**EXERCISE DIRECTIONS:**
Print nothing except the lines of the listing below from the line with "TABLE III. Bulb" to the line with "FIGURE 1 | Cyclic", each exactly as written, both ends included.

**RECORDS PROVIDED:**
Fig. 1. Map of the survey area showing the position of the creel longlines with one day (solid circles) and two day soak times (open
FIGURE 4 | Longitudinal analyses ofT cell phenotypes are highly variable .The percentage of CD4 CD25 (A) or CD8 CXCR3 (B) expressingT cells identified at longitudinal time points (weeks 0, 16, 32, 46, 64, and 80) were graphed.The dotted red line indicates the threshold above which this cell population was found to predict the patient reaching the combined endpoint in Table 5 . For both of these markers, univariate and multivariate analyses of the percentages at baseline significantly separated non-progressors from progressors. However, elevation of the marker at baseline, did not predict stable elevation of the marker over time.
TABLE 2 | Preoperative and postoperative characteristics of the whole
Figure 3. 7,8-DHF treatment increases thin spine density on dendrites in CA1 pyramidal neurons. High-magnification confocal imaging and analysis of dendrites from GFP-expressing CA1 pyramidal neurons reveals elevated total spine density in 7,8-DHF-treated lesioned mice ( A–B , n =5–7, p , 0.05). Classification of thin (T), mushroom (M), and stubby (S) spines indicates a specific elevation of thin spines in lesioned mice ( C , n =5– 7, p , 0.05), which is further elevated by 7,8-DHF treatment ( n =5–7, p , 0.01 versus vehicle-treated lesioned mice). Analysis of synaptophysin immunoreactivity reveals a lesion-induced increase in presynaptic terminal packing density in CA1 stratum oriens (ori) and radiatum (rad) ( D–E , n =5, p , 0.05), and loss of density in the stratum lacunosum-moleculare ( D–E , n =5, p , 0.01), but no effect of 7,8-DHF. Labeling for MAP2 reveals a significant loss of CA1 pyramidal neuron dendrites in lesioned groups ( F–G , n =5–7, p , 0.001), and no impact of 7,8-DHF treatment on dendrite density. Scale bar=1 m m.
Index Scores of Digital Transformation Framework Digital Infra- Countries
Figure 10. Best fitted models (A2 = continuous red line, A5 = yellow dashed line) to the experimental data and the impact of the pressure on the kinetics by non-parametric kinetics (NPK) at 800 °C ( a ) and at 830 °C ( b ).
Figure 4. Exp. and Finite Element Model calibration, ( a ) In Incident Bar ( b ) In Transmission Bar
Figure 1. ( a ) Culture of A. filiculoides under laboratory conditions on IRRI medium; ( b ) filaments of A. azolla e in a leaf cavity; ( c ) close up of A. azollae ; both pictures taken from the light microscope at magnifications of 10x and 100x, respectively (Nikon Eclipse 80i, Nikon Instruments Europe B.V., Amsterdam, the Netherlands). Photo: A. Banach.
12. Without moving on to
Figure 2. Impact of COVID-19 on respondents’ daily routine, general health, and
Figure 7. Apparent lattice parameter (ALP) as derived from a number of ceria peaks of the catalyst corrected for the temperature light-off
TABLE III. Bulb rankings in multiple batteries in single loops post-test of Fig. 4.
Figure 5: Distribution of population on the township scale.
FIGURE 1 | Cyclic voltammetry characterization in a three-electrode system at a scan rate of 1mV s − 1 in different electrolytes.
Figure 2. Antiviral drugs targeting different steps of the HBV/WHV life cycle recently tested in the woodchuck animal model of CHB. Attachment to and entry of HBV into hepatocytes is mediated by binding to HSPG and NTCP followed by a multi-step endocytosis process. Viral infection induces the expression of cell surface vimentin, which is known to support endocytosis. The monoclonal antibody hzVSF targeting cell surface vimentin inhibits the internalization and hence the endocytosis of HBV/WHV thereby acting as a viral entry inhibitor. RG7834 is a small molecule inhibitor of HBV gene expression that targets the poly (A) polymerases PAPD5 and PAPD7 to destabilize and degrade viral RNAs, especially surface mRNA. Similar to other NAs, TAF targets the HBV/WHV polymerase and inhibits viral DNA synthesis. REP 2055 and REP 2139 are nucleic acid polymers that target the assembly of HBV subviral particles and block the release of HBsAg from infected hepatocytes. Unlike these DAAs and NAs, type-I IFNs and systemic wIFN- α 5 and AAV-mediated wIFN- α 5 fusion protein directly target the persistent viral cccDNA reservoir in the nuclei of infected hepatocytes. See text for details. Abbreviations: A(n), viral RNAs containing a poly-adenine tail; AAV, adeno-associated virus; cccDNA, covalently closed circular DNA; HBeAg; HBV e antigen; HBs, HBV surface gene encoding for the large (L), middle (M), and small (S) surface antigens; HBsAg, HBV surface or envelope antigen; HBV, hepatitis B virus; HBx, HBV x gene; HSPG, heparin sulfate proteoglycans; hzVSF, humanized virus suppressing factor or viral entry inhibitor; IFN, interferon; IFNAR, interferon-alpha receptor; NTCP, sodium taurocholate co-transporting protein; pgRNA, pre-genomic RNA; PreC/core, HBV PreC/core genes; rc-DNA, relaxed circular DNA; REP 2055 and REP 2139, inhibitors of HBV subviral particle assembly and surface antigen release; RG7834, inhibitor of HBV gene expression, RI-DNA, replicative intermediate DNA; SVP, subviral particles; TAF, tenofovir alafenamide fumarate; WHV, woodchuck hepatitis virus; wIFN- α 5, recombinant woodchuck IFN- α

**EXERCISE RESULT:**
TABLE III. Bulb rankings in multiple batteries in single loops post-test of Fig. 4.
Figure 5: Distribution of population on the township scale.
FIGURE 1 | Cyclic voltammetry characterization in a three-electrode system at a scan rate of 1mV s − 1 in different electrolytes.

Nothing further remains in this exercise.